Again, every time I look at that picture, I can’t get over it. I am speechless for a moment. …give me a moment…
I took this trip under the premise that it was responsible. The two main parts of this were
- offsetting my flight with carbon credits at a bargain price of around $30
- booking my dive boat with The Galapagos Whale Shark Project team
Yet, I still need to understand if this is just wishful thinking. I have confidence in the mission of The Galapagos Whale Shark team and would like to write about them further. They are doing one small, essential thing for conservation. I need to understand, though, is the carbon offset verifiable and really making an impact, or is each tree planted just leading to a different, unprotected tree being cut down?
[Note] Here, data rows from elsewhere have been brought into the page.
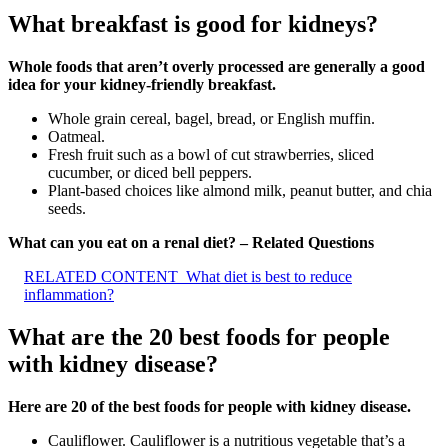
What breakfast is good for kidneys?
Whole foods that aren’t overly processed are generally a good
idea for your kidney-friendly breakfast.
Whole grain cereal, bagel, bread, or English muffin.
Oatmeal.
Fresh fruit such as a bowl of cut strawberries, sliced
cucumber, or diced bell peppers.
Plant-based choices like almond milk, peanut butter, and chia
seeds.
What can you eat on a renal diet? – Related Questions
RELATED CONTENT
What diet is best to reduce
inflammation?
What are the 20 best foods for people
with kidney disease?
Here are 20 of the best foods for people with kidney disease.
Cauliflower. Cauliflower is a nutritious vegetable that’s a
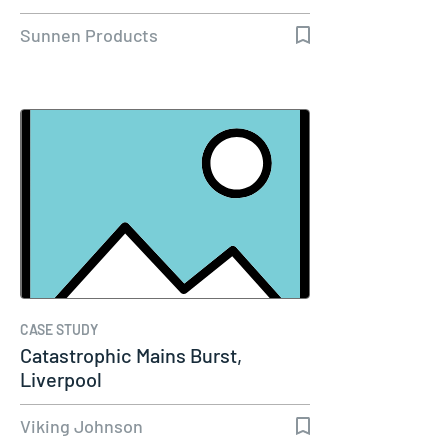
Sunnen Products
CASE STUDY
Catastrophic Mains Burst,
Liverpool
Viking Johnson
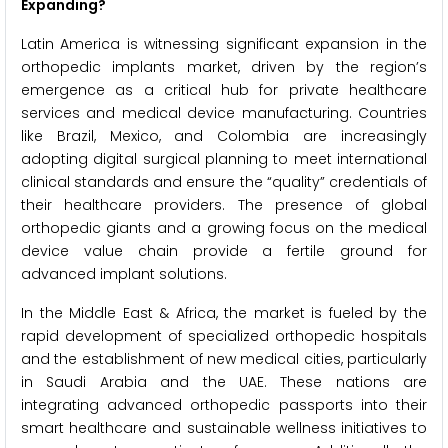
Expanding?
Latin America is witnessing significant expansion in the
orthopedic implants market, driven by the region’s
emergence as a critical hub for private healthcare
services and medical device manufacturing. Countries
like Brazil, Mexico, and Colombia are increasingly
adopting digital surgical planning to meet international
clinical standards and ensure the “quality” credentials of
their healthcare providers. The presence of global
orthopedic giants and a growing focus on the medical
device value chain provide a fertile ground for
advanced implant solutions.
In the Middle East & Africa, the market is fueled by the
rapid development of specialized orthopedic hospitals
and the establishment of new medical cities, particularly
in Saudi Arabia and the UAE. These nations are
integrating advanced orthopedic passports into their
smart healthcare and sustainable wellness initiatives to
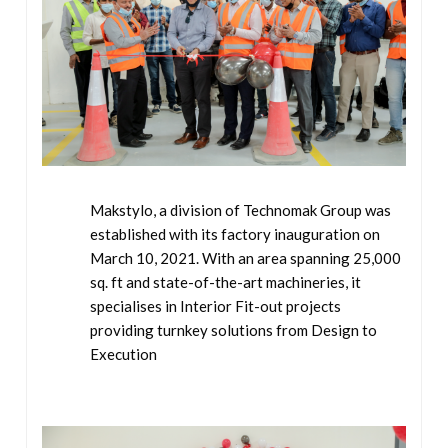
Makstylo, a division of Technomak Group was
established with its factory inauguration on
March 10, 2021. With an area spanning 25,000
sq. ft and state-of-the-art machineries, it
specialises in Interior Fit-out projects
providing turnkey solutions from Design to
Execution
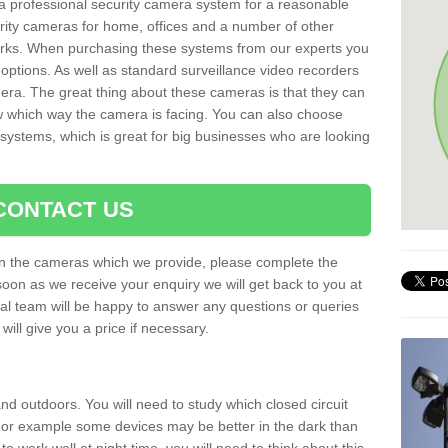
r a professional security camera system for a reasonable
rity cameras for home, offices and a number of other
parks. When purchasing these systems from our experts you
options. As well as standard surveillance video recorders
era. The great thing about these cameras is that they can
ow which way the camera is facing. You can also choose
 systems, which is great for big businesses who are looking
CONTACT US
 on the cameras which we provide, please complete the
soon as we receive your enquiry we will get back to you at
nal team will be happy to answer any questions or queries
ill give you a price if necessary.
d outdoors. You will need to study which closed circuit
 For example some devices may be better in the dark than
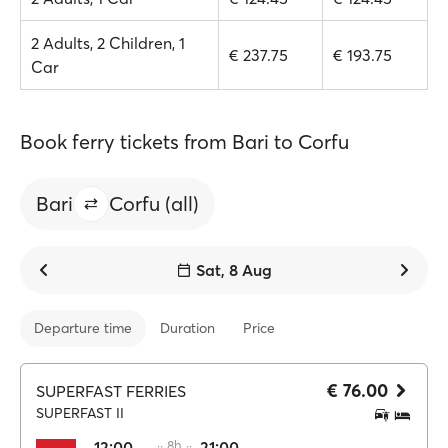
2 Adults, 2 Children, 1
€ 237.75
€ 193.75
Car
Book ferry tickets from Bari to Corfu
Bari
Corfu (all)
Sat, 8 Aug
Departure time
Duration
Price
€ 76.00
SUPERFAST FERRIES
SUPERFAST II
12:00
·· 8h ··
21:00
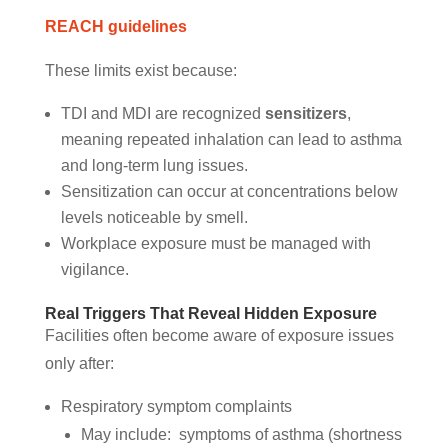
REACH guidelines
These limits exist because:
TDI and MDI are recognized
sensitizers
,
meaning repeated inhalation can lead to asthma
and long-term lung issues.
Sensitization can occur at concentrations below
levels noticeable by smell.
Workplace exposure must be managed with
vigilance.
Real Triggers That Reveal Hidden Exposure
Facilities often become aware of exposure issues
only after:
Respiratory symptom complaints
May include: symptoms of asthma (shortness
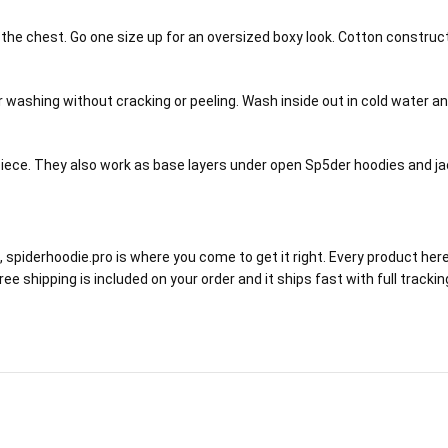
h the chest. Go one size up for an oversized boxy look. Cotton constru
ar washing without cracking or peeling. Wash inside out in cold water 
ece. They also work as base layers under open Sp5der hoodies and jack
 spiderhoodie.pro is where you come to get it right. Every product her
 Free shipping is included on your order and it ships fast with full tr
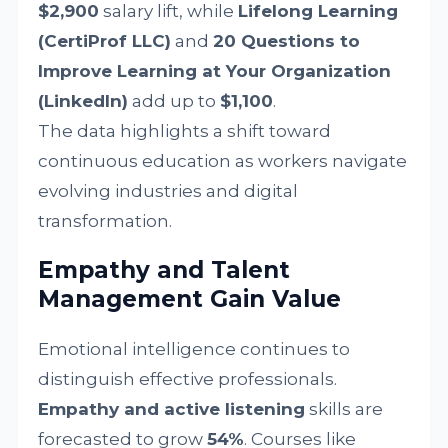
$2,900
salary lift, while
Lifelong Learning
(CertiProf LLC)
and
20 Questions to
Improve Learning at Your Organization
(LinkedIn)
add up to
$1,100
.
The data highlights a shift toward
continuous education as workers navigate
evolving industries and digital
transformation.
Empathy and Talent
Management Gain Value
Emotional intelligence continues to
distinguish effective professionals.
Empathy and active listening
skills are
forecasted to grow
54%
. Courses like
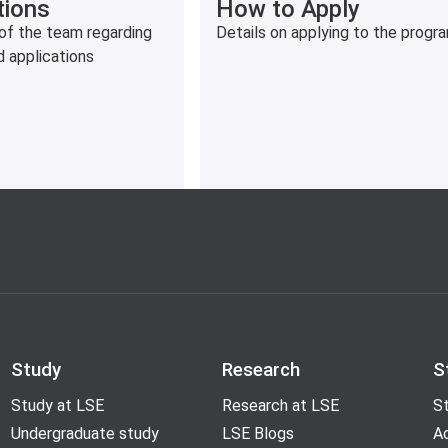
How to Apply
tions
Details on applying to the prog
of the team regarding
d applications
Study
Research
S
Study at LSE
Research at LSE
St
Undergraduate study
LSE Blogs
A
Also, there’s a discussion to be had about the positive (and negative) economics of international travel. One positive, as I see it, I worked with at least 5 different service providers on the trip, each was small and local. Each was splitting some amount of the money I was spending on the trip. While there’s inefficiency here, that in a former life, I would have thought about how to eliminate and capture, I felt positive about each of the individuals involved. While sometimes I felt pressure to be upsold, I always felt that responses to my questions were genuine. I trust them. In particular, Hilary from Yugen Earthside did a great job working with me to find the right experience. Angelica from Tera Sur Travel acted as a personal concierge making sure my experience in Ecuador was what I wanted and I felt safe and comfortable. I would work with both again and so appreciate their introduction to Jenny and Jonathan. I write this because I see this as an alternative model to the huge travel organizations like Marriott, Hilton, etc. which focus on economic return over being good stewards or offering tailored experiences.
 Actually, they are a lot of fun.
 I can sometimes deliver irony in a very dry, imperceptible manner, but I had some feedback that made me think I needed to add this footnote… Hint: I’m saying, “for the best trip of my life, it wasn’t best enough.”